Reverse mortgage originators often remain a key point of contact for their clients from initial consultation to long after the loan closes. But getting to the closing table can come with its own set of unique challenges, whether it comes from rules that govern the Home Equity Conversion Mortgage (HECM) program or the potential bias of an appraiser.

This message was shared by a panel of reverse mortgage originators who met last month at the National Reverse Mortgage Lenders Association (NRMLA)’s Western Regional Meeting in Irvine, California.

The initial question that started this part of the conversation was more general in nature. But the panel quickly jumped on issues they’ve face with appraisals as a key impediment in the closing process.

Second appraisals

In September 2018, the Federal Housing Administration (FHA) announced a new requirement for HECM lenders that resulted in some loan applications requiring a second appraisal. The rule was implemented with the aim of stemming losses to the Mutual Mortgage Insurance (MMI) Fund. It went into effect for all case numbers assigned starting in October of that year.

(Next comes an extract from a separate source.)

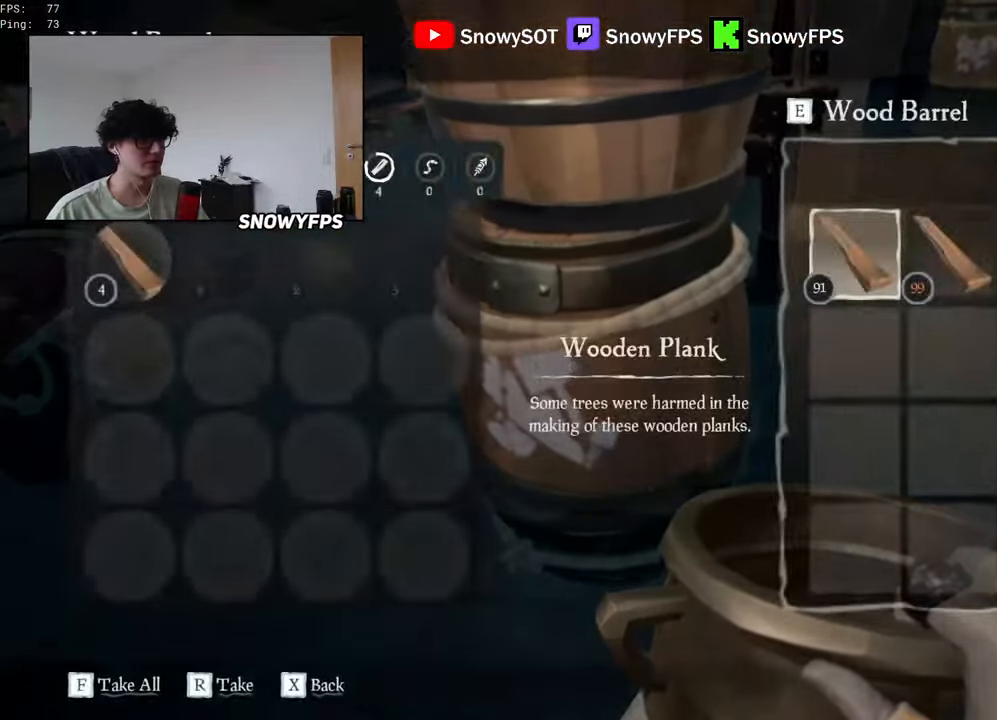
{"keys": [], "mouse": [], "mouse_move": "down", "events": []}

Opinions among reverse mortgage professionals about the second appraisal requirement has varied over the years. Some continue to call it the single biggest issue they face in their business, while others say they have adapted and adjusted to it.

But at the panel in Irvine, second appraisals were immediately cited by Lisa Moriello of loanDepot as an impediment to closing a loan.

She also cited the reconsideration of value (ROV) process as an issue, which can lead to strange requests for the clients themselves.

“I literally just had an investor come back to me, and [they] asked my 80-year-old client to provide a 12-month history of condominium sales in the area, and how they were increasing,” Moriello explained.

“I don’t even have a subscription for that, so how do you expect a client to do it? How do we mitigate that risk? I don’t really have an answer for you.”

Possible bias, preparation

Ernie Severson of Summerlin Financial Inc. cited appraisal bias as an issue. He suggested that appraisers may look at a property differently if they’re aware that the appraisal has been requested for a reverse mortgage transaction.

“I know that’s a big topic, but they need to look at it in the terms of seniors,” Severson said. “And the fact that we have the AMC is a great step, but an appraiser should not know this is a reverse mortgage before they get [to the property]. And unfortunately, they can say they’re not biased to it or anything else, but it’s all risk mitigation.”

Tom O’Donoghue of Reverse Loans Now suggested that it’s a good idea to document the experiences that LOs and customers have with particular appraisers, noting the values that are determined and the experiences that clients have with an appraiser.

O’Donoghue also advises his clients to tell him who their appraiser is. He then checks notes to see if there have been any issues from past interactions.

Moriello added that clients can indicate they’ve had a bad interaction with an appraiser. If they appear stressed, or if they feel they’ve been spoken to in a condescending manner, that can be a sign of a poor experience.

Christina Harmes Hika, a loan originator who attended the event, shared advice about recording a video to give customers an idea of what to expect from an appraisal. This can make them feel more confident and prepared once the appraiser appears at their door.

Harmes Hika and other industry professionals have previously recommended video tools like Loom, which can be shared with the borrower and any trusted advisers to walk them through the particulars of a reverse mortgage.